▶ INSTRUCTIONS FOR THE TASK
Retype the records in full, exactly as they stand.

'''

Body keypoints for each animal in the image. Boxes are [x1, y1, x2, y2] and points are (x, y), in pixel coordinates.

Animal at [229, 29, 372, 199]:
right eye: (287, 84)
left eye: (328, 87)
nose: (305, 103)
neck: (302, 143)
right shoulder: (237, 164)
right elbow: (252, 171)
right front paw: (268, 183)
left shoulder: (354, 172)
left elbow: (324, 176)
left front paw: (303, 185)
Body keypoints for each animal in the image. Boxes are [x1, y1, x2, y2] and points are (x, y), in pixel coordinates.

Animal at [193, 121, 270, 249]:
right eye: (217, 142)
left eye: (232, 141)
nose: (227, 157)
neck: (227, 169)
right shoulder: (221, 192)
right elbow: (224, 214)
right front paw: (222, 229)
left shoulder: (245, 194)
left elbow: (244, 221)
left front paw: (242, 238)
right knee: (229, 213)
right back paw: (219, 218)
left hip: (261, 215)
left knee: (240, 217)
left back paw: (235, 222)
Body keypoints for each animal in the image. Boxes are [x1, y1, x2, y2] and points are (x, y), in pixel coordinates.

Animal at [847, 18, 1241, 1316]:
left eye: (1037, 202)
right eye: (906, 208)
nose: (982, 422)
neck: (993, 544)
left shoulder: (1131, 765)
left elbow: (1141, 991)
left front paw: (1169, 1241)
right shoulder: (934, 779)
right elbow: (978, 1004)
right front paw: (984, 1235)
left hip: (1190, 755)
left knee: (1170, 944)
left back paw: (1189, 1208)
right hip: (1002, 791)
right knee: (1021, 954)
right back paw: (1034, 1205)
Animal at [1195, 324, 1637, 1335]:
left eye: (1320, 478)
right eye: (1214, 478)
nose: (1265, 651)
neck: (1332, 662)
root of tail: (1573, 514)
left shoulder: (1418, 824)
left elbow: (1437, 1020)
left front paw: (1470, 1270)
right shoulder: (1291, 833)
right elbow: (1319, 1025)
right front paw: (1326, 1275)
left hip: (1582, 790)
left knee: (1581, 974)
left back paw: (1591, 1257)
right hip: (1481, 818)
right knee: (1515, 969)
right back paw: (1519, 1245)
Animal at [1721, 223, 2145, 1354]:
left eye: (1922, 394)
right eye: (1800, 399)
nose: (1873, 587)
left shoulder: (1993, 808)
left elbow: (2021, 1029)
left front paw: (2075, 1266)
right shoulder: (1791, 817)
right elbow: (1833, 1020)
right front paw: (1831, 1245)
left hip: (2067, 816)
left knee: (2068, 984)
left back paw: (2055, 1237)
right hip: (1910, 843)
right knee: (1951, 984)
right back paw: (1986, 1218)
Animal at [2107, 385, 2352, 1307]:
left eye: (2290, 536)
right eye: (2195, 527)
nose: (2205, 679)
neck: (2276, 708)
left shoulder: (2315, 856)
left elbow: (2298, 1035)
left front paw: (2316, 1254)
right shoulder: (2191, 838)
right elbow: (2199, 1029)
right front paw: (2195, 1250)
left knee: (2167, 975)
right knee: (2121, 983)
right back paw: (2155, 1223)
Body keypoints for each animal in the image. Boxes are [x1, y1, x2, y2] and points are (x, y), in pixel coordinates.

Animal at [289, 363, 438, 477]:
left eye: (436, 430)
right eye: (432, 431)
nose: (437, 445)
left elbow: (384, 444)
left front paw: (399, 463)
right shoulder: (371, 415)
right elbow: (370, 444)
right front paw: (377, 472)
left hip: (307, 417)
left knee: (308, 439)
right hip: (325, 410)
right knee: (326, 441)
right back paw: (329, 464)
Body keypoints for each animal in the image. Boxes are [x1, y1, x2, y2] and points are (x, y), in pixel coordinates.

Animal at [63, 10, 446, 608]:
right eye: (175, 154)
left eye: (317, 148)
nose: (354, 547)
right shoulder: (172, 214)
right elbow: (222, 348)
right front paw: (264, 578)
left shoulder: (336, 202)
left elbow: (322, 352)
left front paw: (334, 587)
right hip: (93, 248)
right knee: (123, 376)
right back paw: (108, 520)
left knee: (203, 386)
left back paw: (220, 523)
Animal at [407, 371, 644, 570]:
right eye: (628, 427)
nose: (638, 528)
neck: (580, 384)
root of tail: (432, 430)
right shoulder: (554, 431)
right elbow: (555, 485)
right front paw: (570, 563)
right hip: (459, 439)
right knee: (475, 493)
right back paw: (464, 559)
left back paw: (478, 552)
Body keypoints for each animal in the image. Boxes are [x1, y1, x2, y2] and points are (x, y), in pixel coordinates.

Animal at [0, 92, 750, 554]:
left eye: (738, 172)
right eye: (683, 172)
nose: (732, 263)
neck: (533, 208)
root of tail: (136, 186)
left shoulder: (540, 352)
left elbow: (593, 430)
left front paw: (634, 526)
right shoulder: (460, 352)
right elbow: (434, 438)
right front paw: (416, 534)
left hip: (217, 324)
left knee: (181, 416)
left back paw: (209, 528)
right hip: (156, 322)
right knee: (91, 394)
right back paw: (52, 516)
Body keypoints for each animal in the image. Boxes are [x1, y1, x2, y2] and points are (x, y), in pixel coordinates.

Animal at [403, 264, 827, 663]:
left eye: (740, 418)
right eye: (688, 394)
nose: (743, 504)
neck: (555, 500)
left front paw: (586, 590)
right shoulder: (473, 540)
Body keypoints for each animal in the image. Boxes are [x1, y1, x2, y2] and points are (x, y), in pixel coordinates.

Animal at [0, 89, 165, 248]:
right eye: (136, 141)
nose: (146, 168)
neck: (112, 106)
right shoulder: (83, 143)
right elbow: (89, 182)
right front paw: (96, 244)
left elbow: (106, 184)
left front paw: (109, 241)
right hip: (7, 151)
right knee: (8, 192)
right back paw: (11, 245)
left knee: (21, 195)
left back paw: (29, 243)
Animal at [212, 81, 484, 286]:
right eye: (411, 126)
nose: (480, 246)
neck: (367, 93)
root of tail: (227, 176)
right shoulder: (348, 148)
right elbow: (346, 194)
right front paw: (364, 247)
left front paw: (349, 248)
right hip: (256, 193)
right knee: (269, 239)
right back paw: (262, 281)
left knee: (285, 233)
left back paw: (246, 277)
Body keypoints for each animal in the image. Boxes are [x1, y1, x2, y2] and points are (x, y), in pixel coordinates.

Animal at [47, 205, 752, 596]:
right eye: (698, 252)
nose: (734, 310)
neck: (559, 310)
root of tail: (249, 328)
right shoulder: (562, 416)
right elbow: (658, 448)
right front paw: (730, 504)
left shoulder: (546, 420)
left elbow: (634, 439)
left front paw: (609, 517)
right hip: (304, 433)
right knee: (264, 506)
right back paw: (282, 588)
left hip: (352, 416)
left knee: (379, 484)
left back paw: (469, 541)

'''

▶ PROBLEM SOLUTION
Body keypoints for each animal in the image. Boxes are [x1, y1, x2, y2] and points are (x, y), in pixel coordinates.

Animal at [229, 29, 372, 199]:
right eye: (287, 84)
left eye: (328, 87)
nose: (305, 103)
neck: (302, 143)
right shoulder: (237, 164)
right elbow: (252, 171)
right front paw: (268, 183)
left shoulder: (354, 172)
left elbow: (324, 176)
left front paw: (303, 185)
Body keypoints for each animal in the image. Boxes are [x1, y1, x2, y2] and points are (x, y), in pixel coordinates.

Animal at [193, 121, 270, 249]:
right eye: (217, 142)
left eye: (232, 141)
nose: (227, 157)
neck: (227, 169)
right shoulder: (221, 192)
right elbow: (224, 214)
right front paw: (222, 229)
left shoulder: (245, 194)
left elbow: (244, 221)
left front paw: (242, 238)
right knee: (229, 213)
right back paw: (219, 218)
left hip: (261, 215)
left knee: (240, 217)
left back paw: (235, 222)
Body keypoints for each animal in the image. Boxes are [x1, y1, x2, y2] and points are (x, y), in pixel coordinates.

Animal at [847, 18, 1241, 1316]:
left eye: (1037, 202)
right eye: (906, 208)
nose: (982, 422)
neck: (993, 544)
left shoulder: (1131, 765)
left elbow: (1141, 991)
left front paw: (1169, 1241)
right shoulder: (934, 779)
right elbow: (978, 1004)
right front paw: (984, 1235)
left hip: (1190, 755)
left knee: (1170, 944)
left back paw: (1189, 1208)
right hip: (1002, 791)
right knee: (1021, 954)
right back paw: (1034, 1205)
Animal at [1195, 324, 1637, 1335]:
left eye: (1320, 478)
right eye: (1214, 478)
nose: (1265, 651)
neck: (1332, 662)
root of tail: (1573, 514)
left shoulder: (1418, 824)
left elbow: (1437, 1020)
left front paw: (1470, 1270)
right shoulder: (1291, 833)
right elbow: (1319, 1025)
right front paw: (1326, 1275)
left hip: (1582, 790)
left knee: (1581, 974)
left back paw: (1591, 1257)
right hip: (1481, 818)
right knee: (1515, 969)
right back paw: (1519, 1245)
Animal at [1721, 223, 2145, 1354]:
left eye: (1922, 394)
right eye: (1800, 399)
nose: (1873, 587)
left shoulder: (1993, 808)
left elbow: (2021, 1029)
left front paw: (2075, 1266)
right shoulder: (1791, 817)
right elbow: (1833, 1020)
right front paw: (1831, 1245)
left hip: (2067, 816)
left knee: (2068, 984)
left back paw: (2055, 1237)
right hip: (1910, 843)
right knee: (1951, 984)
right back paw: (1986, 1218)
Animal at [2107, 385, 2352, 1307]:
left eye: (2290, 536)
right eye: (2195, 527)
nose: (2205, 679)
neck: (2276, 708)
left shoulder: (2315, 856)
left elbow: (2298, 1035)
left front paw: (2316, 1254)
right shoulder: (2191, 838)
right elbow: (2199, 1029)
right front paw: (2195, 1250)
left knee: (2167, 975)
right knee: (2121, 983)
right back paw: (2155, 1223)
Body keypoints for each animal in the image. Boxes are [x1, y1, x2, y2] and points are (x, y), in pixel coordinates.

Animal at [289, 363, 438, 477]:
left eye: (436, 430)
right eye: (432, 431)
nose: (437, 445)
left elbow: (384, 444)
left front paw: (399, 463)
right shoulder: (371, 415)
right elbow: (370, 444)
right front paw: (377, 472)
left hip: (307, 417)
left knee: (308, 439)
right hip: (325, 410)
right knee: (326, 441)
right back paw: (329, 464)
Body keypoints for each animal in the image. Boxes are [x1, y1, x2, y2] and points are (x, y), in pixel coordinates.

Animal at [63, 10, 446, 608]:
right eye: (175, 154)
left eye: (317, 148)
nose: (354, 547)
right shoulder: (172, 214)
right elbow: (222, 348)
right front paw: (264, 578)
left shoulder: (336, 202)
left elbow: (322, 352)
left front paw: (334, 587)
right hip: (93, 248)
right knee: (123, 376)
right back paw: (108, 520)
left knee: (203, 386)
left back paw: (220, 523)
Animal at [407, 371, 644, 570]:
right eye: (628, 427)
nose: (638, 528)
neck: (580, 384)
root of tail: (432, 430)
right shoulder: (554, 431)
right elbow: (555, 485)
right front paw: (570, 563)
right hip: (459, 439)
right knee: (475, 493)
right back paw: (464, 559)
left back paw: (478, 552)
Body keypoints for each animal in the image. Boxes are [x1, y1, x2, y2] and points are (x, y), in pixel coordinates.

Animal at [0, 92, 750, 554]:
left eye: (738, 172)
right eye: (683, 172)
nose: (732, 263)
neck: (533, 208)
root of tail: (136, 186)
left shoulder: (540, 352)
left elbow: (593, 430)
left front paw: (634, 526)
right shoulder: (460, 352)
right elbow: (434, 438)
right front paw: (416, 534)
left hip: (217, 324)
left knee: (181, 416)
left back paw: (209, 528)
right hip: (156, 322)
right knee: (91, 394)
right back paw: (52, 516)
Body keypoints for each animal in the image. Boxes are [x1, y1, x2, y2] and points are (x, y), in pixel coordinates.

Animal at [403, 264, 827, 663]:
left eye: (740, 418)
right eye: (688, 394)
nose: (743, 504)
neck: (555, 500)
left front paw: (586, 590)
right shoulder: (473, 540)
Body keypoints for each animal in the image. Boxes are [x1, y1, x2, y2] and points are (x, y), in pixel coordinates.

Animal at [0, 89, 165, 248]:
right eye: (136, 141)
nose: (146, 168)
neck: (112, 106)
right shoulder: (83, 143)
right elbow: (89, 182)
right front paw: (96, 244)
left elbow: (106, 184)
left front paw: (109, 241)
right hip: (7, 151)
right knee: (8, 192)
right back paw: (11, 245)
left knee: (21, 195)
left back paw: (29, 243)
Animal at [212, 81, 484, 286]:
right eye: (411, 126)
nose: (480, 246)
neck: (367, 93)
root of tail: (227, 176)
right shoulder: (348, 148)
right elbow: (346, 194)
right front paw: (364, 247)
left front paw: (349, 248)
right hip: (256, 193)
right knee: (269, 239)
right back paw: (262, 281)
left knee: (285, 233)
left back paw: (246, 277)
Body keypoints for each animal in the image. Boxes are [x1, y1, x2, y2] and points are (x, y), in pixel coordinates.

Animal at [47, 205, 752, 596]:
right eye: (698, 252)
nose: (734, 310)
neck: (559, 310)
root of tail: (249, 328)
right shoulder: (562, 416)
right elbow: (658, 448)
right front paw: (730, 504)
left shoulder: (546, 420)
left elbow: (634, 439)
left front paw: (609, 517)
right hip: (304, 433)
right knee: (264, 506)
right back paw: (282, 588)
left hip: (352, 416)
left knee: (379, 484)
left back paw: (469, 541)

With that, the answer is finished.